::: STUDY TEXT

Question

The equation of the curve passing through \( (1, 0) \) and which has slope \( \left( 1 + \frac{y}{x} \right) \) at \( (x, y) \), is:

• A. \( y = x e^x \)
• B. \( y = x + \log x \)
• C. \( y = x - \log x \)
• D. \( y = x + 2 \log x \)
• E. \( y = x \log x \)

Hint:

When solving first-order linear differential equations, always look for an integrating factor to simplify the equation. In this case, the equation was reduced using the standard form and the integrating factor \( \frac{1}{x} \).

Answer 1

Answer: (E)

Step 1: Start with the given slope \( \frac{dy}{dx} = 1 + \frac{y}{x} \). 
Step 2: Rearrange the equation to separate variables: \[ \frac{dy}{dx} = 1 + \frac{y}{x} \quad \Rightarrow \quad \frac{dy}{dx} - \frac{y}{x} = 1. \] Step 3: This is a first-order linear differential equation. The standard form is: \[ \frac{dy}{dx} + P(x)y = Q(x), \] where \( P(x) = -\frac{1}{x} \) and \( Q(x) = 1 \). 
Step 4: To solve this, find the integrating factor \( I(x) \): \[ I(x) = e^{\int P(x) dx} = e^{\int -\frac{1}{x} dx} = e^{-\log x} = \frac{1}{x}. \] Step 5: Multiply the differential equation by the integrating factor: \[ \frac{1}{x} \left( \frac{dy}{dx} - \frac{y}{x} \right) = \frac{1}{x} \cdot 1 \quad \Rightarrow \quad \frac{d}{dx} \left( \frac{y}{x} \right) = \frac{1}{x}. \] Step 6: Now integrate both sides with respect to \( x \): \[ \int \frac{d}{dx} \left( \frac{y}{x} \right) dx = \int \frac{1}{x} dx \quad \Rightarrow \quad \frac{y}{x} = \log x + C. \] Step 7: Solve for \( y \): \[ y = x \log x + Cx. \] Step 8: Now, use the initial condition \( y(1) = 0 \) to find \( C \): \[ 0 = 1 \cdot \log 1 + C \cdot 1 \quad \Rightarrow \quad C = 0. \] Therefore, the solution is: \[ y = x \log x. \]

::::::
::: DATASET

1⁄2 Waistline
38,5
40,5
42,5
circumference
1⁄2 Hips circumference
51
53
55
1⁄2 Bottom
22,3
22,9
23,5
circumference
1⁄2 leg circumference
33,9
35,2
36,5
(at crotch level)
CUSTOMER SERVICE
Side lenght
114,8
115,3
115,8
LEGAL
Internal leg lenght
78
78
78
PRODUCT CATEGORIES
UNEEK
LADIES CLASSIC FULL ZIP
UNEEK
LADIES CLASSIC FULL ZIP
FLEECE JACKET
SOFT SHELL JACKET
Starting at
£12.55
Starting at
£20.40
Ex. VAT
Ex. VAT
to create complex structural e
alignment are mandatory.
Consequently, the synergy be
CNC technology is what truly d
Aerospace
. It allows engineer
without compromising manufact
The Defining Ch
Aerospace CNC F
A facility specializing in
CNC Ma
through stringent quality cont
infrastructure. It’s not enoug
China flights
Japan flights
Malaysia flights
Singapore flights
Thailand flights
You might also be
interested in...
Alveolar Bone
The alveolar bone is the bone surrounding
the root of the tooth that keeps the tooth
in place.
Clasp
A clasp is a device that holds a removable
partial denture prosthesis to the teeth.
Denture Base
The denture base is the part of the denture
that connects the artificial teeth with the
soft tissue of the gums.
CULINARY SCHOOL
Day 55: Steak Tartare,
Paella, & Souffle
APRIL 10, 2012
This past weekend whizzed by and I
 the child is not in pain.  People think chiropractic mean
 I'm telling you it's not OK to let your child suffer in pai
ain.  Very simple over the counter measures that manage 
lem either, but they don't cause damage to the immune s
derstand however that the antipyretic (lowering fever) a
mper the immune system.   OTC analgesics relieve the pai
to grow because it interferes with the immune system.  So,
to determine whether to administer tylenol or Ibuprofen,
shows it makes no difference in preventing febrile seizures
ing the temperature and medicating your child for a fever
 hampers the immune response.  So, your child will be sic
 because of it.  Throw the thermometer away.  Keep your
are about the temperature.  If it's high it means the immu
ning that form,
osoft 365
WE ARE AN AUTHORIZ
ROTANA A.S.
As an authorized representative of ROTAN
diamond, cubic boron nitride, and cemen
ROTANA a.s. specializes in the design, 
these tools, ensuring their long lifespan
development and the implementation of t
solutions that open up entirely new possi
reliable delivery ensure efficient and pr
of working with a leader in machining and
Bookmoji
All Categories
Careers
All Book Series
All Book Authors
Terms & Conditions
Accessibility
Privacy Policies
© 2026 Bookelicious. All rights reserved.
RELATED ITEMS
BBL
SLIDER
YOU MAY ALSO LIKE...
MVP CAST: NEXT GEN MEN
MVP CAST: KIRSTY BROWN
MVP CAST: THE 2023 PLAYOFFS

::::::

PROBLEM 1
State whether each of the following statements agrees with the differential equation problem, answering yes or no and quoting the words from the problem that decide it. (a) The integrating factor used is 1/x. (b) The correct choice is option C. (c) The initial condition gives the constant C a value of 1.
PROBLEM 2
Rewrite the stretch of the listing from its first line through the line containing "hampers the immune", both ends included, replacing "Starting at" with "From" and leaving everything else unchanged.

TASK RESPONSE 1
(a) Yes: "the integrating factor \( \frac{1}{x} \)".
(b) No: "Answer: (E)".
(c) No: "C = 0".

TASK RESPONSE 2
1⁄2 Waistline
38,5
40,5
42,5
circumference
1⁄2 Hips circumference
51
53
55
1⁄2 Bottom
22,3
22,9
23,5
circumference
1⁄2 leg circumference
33,9
35,2
36,5
(at crotch level)
CUSTOMER SERVICE
Side lenght
114,8
115,3
115,8
LEGAL
Internal leg lenght
78
78
78
PRODUCT CATEGORIES
UNEEK
LADIES CLASSIC FULL ZIP
UNEEK
LADIES CLASSIC FULL ZIP
FLEECE JACKET
SOFT SHELL JACKET
From
£12.55
From
£20.40
Ex. VAT
Ex. VAT
to create complex structural e
alignment are mandatory.
Consequently, the synergy be
CNC technology is what truly d
Aerospace
. It allows engineer
without compromising manufact
The Defining Ch
Aerospace CNC F
A facility specializing in
CNC Ma
through stringent quality cont
infrastructure. It’s not enoug
China flights
Japan flights
Malaysia flights
Singapore flights
Thailand flights
You might also be
interested in...
Alveolar Bone
The alveolar bone is the bone surrounding
the root of the tooth that keeps the tooth
in place.
Clasp
A clasp is a device that holds a removable
partial denture prosthesis to the teeth.
Denture Base
The denture base is the part of the denture
that connects the artificial teeth with the
soft tissue of the gums.
CULINARY SCHOOL
Day 55: Steak Tartare,
Paella, & Souffle
APRIL 10, 2012
This past weekend whizzed by and I
 the child is not in pain.  People think chiropractic mean
 I'm telling you it's not OK to let your child suffer in pai
ain.  Very simple over the counter measures that manage 
lem either, but they don't cause damage to the immune s
derstand however that the antipyretic (lowering fever) a
mper the immune system.   OTC analgesics relieve the pai
to grow because it interferes with the immune system.  So,
to determine whether to administer tylenol or Ibuprofen,
shows it makes no difference in preventing febrile seizures
ing the temperature and medicating your child for a fever
 hampers the immune response.  So, your child will be sic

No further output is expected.